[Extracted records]

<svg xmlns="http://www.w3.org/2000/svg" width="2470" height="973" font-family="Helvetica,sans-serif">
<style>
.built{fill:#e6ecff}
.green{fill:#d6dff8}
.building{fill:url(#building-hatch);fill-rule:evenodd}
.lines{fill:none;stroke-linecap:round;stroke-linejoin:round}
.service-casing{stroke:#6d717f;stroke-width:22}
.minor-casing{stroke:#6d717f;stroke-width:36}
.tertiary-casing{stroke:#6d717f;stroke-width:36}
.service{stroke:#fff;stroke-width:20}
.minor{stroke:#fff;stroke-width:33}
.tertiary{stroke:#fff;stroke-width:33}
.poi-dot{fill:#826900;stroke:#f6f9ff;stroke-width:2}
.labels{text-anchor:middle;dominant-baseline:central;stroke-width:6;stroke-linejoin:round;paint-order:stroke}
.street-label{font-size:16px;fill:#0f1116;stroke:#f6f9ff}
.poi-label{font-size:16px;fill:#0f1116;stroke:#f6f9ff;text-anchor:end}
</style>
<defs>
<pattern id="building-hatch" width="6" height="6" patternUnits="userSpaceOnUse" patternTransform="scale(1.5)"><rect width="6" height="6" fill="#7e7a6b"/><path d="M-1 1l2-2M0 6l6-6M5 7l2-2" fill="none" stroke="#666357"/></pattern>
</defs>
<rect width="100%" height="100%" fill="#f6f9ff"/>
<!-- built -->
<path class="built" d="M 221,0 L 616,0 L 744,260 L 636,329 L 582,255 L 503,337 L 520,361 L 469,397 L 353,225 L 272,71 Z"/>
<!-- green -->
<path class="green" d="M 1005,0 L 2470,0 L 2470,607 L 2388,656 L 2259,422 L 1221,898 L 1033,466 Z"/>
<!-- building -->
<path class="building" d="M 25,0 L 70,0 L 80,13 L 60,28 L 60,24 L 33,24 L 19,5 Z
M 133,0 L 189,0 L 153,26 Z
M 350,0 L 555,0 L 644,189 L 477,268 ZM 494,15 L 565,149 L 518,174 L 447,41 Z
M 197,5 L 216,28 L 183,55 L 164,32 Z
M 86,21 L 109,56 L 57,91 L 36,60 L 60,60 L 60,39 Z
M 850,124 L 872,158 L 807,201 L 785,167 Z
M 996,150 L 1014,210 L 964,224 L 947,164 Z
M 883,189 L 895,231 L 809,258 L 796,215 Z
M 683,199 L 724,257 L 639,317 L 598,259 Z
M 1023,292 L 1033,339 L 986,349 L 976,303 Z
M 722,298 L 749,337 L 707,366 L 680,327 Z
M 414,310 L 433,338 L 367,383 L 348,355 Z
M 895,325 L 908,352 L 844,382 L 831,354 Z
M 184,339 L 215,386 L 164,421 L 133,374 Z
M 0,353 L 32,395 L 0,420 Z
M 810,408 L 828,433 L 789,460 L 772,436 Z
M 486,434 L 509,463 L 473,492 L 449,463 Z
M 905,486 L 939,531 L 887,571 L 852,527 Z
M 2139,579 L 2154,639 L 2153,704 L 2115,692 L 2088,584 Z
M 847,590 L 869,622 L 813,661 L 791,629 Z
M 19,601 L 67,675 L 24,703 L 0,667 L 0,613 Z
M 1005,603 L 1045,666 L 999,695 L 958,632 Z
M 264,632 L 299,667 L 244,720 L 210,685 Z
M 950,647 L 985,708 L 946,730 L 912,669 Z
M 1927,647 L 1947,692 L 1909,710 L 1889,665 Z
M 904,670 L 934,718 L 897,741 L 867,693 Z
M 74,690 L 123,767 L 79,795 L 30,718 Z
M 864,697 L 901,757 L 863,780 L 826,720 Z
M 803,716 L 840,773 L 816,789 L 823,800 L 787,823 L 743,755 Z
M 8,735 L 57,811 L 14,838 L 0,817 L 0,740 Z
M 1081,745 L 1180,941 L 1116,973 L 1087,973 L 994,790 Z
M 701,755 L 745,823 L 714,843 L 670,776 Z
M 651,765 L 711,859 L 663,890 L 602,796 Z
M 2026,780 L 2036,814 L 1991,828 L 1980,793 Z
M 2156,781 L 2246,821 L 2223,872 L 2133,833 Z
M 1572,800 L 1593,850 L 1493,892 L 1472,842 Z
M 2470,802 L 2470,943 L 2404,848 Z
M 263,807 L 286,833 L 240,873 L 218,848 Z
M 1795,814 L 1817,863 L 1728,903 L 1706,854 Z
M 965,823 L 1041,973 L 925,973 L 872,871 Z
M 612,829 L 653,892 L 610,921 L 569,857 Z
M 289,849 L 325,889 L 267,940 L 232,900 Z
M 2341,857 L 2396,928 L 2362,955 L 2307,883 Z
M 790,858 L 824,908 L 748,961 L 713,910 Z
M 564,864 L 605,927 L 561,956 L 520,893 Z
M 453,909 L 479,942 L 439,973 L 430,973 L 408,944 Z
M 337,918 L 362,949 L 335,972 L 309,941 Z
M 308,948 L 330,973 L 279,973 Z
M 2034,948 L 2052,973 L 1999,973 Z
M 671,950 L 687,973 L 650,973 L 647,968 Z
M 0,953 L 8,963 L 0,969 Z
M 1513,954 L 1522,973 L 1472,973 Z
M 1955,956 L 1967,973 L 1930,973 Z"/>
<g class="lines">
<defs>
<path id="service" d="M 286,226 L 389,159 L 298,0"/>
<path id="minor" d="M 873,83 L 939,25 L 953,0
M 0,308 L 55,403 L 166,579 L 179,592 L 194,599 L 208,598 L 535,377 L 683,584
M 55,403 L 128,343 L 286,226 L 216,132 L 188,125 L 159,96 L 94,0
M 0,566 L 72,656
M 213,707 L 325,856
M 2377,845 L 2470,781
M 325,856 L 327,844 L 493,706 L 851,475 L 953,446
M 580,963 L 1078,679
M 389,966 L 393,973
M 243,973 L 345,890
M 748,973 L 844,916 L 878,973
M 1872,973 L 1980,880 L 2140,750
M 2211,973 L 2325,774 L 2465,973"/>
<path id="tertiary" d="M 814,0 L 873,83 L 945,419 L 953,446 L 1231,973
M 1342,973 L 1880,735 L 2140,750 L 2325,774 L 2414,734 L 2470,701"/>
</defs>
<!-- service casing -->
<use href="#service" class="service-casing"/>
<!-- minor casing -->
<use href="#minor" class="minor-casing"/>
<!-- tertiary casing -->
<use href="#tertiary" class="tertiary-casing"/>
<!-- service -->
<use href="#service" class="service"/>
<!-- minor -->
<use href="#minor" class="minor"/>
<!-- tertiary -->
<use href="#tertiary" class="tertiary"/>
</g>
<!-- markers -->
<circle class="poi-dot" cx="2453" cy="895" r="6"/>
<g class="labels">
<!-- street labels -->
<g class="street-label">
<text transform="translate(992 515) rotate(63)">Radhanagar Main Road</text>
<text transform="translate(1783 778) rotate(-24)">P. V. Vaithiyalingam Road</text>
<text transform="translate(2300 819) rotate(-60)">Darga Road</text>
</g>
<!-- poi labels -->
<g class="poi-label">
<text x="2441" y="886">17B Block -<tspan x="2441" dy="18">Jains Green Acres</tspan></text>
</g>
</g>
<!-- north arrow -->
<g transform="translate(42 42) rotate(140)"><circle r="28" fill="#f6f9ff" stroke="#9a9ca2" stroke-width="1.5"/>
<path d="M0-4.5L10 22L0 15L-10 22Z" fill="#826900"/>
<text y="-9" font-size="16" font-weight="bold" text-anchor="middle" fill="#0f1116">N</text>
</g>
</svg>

...

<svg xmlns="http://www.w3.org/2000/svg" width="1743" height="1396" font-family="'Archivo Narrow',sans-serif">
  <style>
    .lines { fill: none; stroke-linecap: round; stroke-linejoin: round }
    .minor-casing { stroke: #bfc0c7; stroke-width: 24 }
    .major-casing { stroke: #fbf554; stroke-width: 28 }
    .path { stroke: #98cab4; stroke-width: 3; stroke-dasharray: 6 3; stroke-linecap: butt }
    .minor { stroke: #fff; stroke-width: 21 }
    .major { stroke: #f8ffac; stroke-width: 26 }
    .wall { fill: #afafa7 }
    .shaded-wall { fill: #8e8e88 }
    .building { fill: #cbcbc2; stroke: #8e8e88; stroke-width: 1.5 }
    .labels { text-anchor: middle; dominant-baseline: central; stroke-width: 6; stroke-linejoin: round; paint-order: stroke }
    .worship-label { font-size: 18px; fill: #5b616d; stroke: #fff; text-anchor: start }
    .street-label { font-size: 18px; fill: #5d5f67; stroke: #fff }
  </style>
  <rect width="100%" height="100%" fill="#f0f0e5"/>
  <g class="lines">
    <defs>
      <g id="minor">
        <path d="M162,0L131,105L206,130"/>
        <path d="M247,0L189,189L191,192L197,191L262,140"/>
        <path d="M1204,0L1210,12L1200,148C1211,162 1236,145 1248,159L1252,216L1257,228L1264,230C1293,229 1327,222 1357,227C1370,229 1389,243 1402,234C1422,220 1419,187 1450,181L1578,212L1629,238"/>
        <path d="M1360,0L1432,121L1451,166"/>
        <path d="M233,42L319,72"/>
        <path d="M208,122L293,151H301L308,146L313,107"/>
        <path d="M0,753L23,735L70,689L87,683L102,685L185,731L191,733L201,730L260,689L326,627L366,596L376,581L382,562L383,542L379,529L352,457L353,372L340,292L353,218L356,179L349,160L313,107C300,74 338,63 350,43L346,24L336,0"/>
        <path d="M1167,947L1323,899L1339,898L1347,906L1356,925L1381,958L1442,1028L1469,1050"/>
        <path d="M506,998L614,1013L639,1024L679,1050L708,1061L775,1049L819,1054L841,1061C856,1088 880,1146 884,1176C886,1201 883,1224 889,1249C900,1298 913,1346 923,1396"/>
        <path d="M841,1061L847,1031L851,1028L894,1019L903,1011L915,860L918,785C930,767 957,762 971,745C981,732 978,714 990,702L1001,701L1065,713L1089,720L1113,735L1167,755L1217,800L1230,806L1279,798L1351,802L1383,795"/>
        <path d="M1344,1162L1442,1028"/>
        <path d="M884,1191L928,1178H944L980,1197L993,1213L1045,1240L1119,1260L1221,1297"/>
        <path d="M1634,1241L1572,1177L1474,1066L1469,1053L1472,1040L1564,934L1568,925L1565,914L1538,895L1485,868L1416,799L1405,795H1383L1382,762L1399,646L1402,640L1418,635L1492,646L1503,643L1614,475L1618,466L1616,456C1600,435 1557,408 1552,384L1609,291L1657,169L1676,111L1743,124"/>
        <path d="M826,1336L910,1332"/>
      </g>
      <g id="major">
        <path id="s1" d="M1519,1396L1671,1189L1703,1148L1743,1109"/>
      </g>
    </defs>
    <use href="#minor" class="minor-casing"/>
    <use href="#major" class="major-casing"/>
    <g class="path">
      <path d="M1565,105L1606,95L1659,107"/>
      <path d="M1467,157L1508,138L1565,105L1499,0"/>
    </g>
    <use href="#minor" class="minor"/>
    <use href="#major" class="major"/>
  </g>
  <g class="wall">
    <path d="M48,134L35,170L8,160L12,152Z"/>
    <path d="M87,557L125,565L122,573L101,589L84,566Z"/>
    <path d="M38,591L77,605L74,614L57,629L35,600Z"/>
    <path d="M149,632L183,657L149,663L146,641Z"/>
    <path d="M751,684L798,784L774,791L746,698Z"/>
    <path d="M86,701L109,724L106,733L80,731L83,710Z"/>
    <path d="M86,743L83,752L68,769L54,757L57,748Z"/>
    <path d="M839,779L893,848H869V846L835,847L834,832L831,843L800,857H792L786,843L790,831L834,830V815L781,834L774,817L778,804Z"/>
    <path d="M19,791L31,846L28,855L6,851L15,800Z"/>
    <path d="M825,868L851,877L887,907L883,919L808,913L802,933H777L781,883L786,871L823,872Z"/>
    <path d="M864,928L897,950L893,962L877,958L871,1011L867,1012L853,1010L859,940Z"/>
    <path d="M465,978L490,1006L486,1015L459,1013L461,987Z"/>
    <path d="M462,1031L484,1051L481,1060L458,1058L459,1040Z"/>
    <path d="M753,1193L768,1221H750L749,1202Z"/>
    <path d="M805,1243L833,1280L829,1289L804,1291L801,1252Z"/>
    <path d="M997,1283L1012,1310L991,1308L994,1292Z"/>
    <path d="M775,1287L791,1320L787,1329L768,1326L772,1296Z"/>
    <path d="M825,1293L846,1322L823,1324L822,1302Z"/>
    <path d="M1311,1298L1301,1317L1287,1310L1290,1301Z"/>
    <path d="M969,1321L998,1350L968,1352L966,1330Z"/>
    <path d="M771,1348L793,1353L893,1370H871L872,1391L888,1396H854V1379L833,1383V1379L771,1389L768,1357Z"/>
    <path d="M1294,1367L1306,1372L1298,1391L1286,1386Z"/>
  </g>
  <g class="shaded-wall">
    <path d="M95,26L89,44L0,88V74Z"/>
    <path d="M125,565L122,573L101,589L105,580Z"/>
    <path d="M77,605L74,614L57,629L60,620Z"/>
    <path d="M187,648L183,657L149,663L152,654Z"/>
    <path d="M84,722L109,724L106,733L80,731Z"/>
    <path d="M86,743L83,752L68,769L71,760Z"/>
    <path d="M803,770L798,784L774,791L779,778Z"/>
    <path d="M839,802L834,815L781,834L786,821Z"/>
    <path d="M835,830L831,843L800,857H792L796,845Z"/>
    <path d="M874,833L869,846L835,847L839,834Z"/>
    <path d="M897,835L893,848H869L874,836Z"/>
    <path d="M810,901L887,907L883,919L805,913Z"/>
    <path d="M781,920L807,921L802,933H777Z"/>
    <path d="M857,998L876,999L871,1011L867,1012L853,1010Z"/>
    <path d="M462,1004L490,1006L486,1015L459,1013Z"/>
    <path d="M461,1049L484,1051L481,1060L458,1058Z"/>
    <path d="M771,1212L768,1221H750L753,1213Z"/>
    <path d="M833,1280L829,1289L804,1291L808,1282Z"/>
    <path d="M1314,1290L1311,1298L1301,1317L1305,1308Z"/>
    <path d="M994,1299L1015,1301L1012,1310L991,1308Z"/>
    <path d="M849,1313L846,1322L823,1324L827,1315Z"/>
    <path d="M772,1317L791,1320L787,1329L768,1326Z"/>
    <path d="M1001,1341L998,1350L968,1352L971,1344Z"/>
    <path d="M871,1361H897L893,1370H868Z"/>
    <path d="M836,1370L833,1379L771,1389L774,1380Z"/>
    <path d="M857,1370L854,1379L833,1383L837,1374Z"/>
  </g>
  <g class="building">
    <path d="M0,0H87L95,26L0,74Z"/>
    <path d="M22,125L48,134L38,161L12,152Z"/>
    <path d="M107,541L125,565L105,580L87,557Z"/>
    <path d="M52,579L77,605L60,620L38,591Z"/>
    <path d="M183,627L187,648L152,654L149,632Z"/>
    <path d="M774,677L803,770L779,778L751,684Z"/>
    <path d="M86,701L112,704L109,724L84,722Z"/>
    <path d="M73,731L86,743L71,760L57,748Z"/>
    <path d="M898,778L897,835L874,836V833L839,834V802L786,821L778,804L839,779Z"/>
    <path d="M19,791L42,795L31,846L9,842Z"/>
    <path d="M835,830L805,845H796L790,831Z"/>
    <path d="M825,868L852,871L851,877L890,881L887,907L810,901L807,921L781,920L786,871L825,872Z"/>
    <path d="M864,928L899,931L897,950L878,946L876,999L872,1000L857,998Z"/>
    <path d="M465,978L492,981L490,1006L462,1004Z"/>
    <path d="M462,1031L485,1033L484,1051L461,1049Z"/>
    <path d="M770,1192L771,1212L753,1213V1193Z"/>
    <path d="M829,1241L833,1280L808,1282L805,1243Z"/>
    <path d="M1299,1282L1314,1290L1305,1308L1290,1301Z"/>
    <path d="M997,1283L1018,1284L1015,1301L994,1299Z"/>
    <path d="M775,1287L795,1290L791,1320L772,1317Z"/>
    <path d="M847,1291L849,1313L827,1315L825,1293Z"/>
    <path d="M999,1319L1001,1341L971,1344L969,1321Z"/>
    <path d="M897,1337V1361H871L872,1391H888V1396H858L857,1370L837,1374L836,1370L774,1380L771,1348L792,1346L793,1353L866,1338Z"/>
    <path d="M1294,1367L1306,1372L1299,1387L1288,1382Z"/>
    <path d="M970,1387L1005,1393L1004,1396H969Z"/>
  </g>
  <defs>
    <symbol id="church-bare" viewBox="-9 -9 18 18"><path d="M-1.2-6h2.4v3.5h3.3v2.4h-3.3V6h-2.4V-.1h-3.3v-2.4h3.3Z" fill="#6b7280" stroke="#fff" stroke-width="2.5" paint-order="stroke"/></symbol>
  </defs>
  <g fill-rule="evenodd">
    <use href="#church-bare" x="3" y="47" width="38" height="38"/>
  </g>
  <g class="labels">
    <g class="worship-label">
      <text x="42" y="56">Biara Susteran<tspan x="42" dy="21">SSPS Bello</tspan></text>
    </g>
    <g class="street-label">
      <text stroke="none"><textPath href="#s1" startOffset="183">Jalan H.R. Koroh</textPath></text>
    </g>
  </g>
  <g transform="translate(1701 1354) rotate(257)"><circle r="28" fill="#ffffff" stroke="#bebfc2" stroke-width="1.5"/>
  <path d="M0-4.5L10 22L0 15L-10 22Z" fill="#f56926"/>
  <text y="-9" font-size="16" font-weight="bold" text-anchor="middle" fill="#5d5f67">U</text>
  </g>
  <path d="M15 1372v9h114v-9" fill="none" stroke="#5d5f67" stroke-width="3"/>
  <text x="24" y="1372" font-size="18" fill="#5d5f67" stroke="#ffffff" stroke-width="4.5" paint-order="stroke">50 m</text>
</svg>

---

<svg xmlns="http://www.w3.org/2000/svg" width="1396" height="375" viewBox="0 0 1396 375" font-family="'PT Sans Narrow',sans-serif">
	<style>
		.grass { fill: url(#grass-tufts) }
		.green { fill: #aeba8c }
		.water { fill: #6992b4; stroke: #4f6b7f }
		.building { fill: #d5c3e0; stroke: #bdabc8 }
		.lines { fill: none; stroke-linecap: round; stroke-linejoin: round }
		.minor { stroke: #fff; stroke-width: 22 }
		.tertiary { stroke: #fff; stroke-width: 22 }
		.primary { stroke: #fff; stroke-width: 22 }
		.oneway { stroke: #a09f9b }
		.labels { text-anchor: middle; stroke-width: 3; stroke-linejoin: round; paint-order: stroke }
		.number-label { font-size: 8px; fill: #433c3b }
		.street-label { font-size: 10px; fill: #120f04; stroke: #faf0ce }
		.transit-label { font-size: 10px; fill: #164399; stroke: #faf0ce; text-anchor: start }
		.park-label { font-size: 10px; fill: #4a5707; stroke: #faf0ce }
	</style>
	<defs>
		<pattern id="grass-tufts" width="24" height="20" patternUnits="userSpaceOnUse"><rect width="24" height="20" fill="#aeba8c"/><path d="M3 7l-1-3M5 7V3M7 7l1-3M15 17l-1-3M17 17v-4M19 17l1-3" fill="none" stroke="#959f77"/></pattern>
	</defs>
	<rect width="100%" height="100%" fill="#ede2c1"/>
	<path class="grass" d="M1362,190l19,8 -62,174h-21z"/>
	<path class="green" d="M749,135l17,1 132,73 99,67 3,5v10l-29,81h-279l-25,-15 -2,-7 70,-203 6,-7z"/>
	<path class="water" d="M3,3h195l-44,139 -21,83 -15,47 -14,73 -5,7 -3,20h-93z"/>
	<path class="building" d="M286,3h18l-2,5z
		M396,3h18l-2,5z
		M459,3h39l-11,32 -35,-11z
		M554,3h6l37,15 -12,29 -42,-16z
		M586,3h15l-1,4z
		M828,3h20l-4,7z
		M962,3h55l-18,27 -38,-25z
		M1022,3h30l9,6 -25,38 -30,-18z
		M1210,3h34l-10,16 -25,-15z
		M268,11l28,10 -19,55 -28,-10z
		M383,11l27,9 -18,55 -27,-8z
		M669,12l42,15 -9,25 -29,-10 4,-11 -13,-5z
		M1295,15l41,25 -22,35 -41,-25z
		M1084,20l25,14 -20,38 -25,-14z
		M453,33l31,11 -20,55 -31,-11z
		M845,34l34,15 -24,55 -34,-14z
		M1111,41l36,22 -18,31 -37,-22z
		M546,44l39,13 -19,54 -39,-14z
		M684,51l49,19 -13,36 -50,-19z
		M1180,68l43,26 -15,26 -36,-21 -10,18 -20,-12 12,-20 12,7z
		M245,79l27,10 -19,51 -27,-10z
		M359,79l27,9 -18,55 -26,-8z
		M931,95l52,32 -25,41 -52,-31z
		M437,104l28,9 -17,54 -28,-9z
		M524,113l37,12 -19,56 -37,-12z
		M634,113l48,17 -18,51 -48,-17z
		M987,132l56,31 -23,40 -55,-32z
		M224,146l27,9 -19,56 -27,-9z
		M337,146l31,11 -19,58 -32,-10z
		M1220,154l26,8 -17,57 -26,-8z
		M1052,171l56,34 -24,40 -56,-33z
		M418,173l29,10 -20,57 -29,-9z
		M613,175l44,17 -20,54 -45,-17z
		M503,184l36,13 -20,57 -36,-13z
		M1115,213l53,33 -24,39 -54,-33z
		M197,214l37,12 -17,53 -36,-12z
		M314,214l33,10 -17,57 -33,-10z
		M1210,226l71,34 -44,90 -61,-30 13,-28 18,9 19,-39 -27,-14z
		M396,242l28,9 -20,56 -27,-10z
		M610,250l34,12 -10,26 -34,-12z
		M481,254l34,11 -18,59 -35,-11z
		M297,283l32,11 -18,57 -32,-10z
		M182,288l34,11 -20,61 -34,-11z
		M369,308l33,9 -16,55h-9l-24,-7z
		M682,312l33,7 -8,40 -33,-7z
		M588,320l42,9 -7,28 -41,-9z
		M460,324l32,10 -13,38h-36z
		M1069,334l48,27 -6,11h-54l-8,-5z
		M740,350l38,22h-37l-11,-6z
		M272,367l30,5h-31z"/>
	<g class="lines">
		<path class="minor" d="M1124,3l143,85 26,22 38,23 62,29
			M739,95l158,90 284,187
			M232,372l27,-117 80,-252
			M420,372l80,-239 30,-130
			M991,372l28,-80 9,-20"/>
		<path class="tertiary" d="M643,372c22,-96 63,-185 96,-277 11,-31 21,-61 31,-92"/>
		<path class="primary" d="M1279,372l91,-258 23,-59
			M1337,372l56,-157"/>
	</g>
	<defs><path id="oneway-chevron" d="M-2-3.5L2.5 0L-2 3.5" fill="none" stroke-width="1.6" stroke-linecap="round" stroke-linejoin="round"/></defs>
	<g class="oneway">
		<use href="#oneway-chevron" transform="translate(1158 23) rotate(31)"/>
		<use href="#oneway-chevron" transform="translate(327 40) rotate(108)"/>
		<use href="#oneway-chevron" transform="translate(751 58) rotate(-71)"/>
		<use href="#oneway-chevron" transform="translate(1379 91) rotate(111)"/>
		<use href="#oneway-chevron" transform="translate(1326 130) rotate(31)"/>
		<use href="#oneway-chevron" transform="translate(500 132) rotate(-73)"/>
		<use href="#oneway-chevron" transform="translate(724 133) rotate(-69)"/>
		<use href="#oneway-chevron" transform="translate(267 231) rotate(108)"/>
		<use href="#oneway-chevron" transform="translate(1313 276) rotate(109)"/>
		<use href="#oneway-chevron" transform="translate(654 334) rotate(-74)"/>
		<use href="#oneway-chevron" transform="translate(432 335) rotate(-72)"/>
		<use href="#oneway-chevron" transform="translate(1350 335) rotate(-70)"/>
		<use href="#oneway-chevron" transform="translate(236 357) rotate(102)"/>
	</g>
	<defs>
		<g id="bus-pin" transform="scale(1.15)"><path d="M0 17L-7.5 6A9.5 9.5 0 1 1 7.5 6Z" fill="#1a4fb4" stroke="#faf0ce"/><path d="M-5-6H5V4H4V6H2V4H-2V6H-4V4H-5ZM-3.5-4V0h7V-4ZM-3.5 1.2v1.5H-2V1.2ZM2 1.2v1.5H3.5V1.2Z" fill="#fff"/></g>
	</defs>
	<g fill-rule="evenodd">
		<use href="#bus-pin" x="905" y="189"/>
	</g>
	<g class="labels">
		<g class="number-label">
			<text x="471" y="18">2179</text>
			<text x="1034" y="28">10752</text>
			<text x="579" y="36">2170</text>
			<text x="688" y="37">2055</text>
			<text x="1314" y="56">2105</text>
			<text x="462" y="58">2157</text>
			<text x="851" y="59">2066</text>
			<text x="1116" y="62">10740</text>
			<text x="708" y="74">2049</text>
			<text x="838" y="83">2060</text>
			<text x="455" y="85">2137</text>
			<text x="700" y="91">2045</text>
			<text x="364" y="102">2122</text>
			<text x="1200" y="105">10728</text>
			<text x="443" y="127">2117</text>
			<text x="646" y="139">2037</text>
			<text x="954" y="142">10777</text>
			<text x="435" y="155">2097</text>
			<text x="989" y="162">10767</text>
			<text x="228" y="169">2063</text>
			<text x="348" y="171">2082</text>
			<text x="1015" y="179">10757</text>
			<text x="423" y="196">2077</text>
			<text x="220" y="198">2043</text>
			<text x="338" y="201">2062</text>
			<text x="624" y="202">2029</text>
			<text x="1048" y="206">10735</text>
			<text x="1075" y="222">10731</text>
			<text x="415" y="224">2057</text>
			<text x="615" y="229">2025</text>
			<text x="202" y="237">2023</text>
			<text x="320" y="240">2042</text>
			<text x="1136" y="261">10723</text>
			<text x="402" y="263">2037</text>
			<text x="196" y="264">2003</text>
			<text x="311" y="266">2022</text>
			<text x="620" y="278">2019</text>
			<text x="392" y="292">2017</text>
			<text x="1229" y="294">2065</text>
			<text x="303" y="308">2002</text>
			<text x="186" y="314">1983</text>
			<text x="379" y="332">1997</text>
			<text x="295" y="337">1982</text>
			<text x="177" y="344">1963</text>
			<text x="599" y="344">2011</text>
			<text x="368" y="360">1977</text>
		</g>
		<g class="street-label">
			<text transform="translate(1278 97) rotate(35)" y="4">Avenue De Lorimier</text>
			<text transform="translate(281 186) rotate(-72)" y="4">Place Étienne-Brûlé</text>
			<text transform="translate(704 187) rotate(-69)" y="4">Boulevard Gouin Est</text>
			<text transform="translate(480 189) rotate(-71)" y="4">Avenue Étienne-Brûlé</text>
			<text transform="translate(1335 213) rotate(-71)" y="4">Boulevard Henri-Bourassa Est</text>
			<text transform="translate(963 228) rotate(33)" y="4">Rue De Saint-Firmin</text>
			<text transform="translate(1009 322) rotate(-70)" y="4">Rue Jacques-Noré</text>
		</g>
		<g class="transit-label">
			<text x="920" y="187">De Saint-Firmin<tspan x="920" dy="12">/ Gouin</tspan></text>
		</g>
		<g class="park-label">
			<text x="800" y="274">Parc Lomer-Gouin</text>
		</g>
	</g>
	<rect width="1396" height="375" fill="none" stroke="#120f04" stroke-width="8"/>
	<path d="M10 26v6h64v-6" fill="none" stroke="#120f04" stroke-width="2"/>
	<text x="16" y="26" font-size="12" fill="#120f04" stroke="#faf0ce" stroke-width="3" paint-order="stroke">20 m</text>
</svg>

▶ [Exercise instructions]: All lines above from the one holding "M 74,690 L 123,767 L 79,795 L 30,718 Z" to the one holding "M 325,856 L", inclusive, are to be copied exactly; no other line is wanted.

▶ [Solution to the problem]:
M 74,690 L 123,767 L 79,795 L 30,718 Z
M 864,697 L 901,757 L 863,780 L 826,720 Z
M 803,716 L 840,773 L 816,789 L 823,800 L 787,823 L 743,755 Z
M 8,735 L 57,811 L 14,838 L 0,817 L 0,740 Z
M 1081,745 L 1180,941 L 1116,973 L 1087,973 L 994,790 Z
M 701,755 L 745,823 L 714,843 L 670,776 Z
M 651,765 L 711,859 L 663,890 L 602,796 Z
M 2026,780 L 2036,814 L 1991,828 L 1980,793 Z
M 2156,781 L 2246,821 L 2223,872 L 2133,833 Z
M 1572,800 L 1593,850 L 1493,892 L 1472,842 Z
M 2470,802 L 2470,943 L 2404,848 Z
M 263,807 L 286,833 L 240,873 L 218,848 Z
M 1795,814 L 1817,863 L 1728,903 L 1706,854 Z
M 965,823 L 1041,973 L 925,973 L 872,871 Z
M 612,829 L 653,892 L 610,921 L 569,857 Z
M 289,849 L 325,889 L 267,940 L 232,900 Z
M 2341,857 L 2396,928 L 2362,955 L 2307,883 Z
M 790,858 L 824,908 L 748,961 L 713,910 Z
M 564,864 L 605,927 L 561,956 L 520,893 Z
M 453,909 L 479,942 L 439,973 L 430,973 L 408,944 Z
M 337,918 L 362,949 L 335,972 L 309,941 Z
M 308,948 L 330,973 L 279,973 Z
M 2034,948 L 2052,973 L 1999,973 Z
M 671,950 L 687,973 L 650,973 L 647,968 Z
M 0,953 L 8,963 L 0,969 Z
M 1513,954 L 1522,973 L 1472,973 Z
M 1955,956 L 1967,973 L 1930,973 Z"/>
<g class="lines">
<defs>
<path id="service" d="M 286,226 L 389,159 L 298,0"/>
<path id="minor" d="M 873,83 L 939,25 L 953,0
M 0,308 L 55,403 L 166,579 L 179,592 L 194,599 L 208,598 L 535,377 L 683,584
M 55,403 L 128,343 L 286,226 L 216,132 L 188,125 L 159,96 L 94,0
M 0,566 L 72,656
M 213,707 L 325,856
M 2377,845 L 2470,781
M 325,856 L 327,844 L 493,706 L 851,475 L 953,446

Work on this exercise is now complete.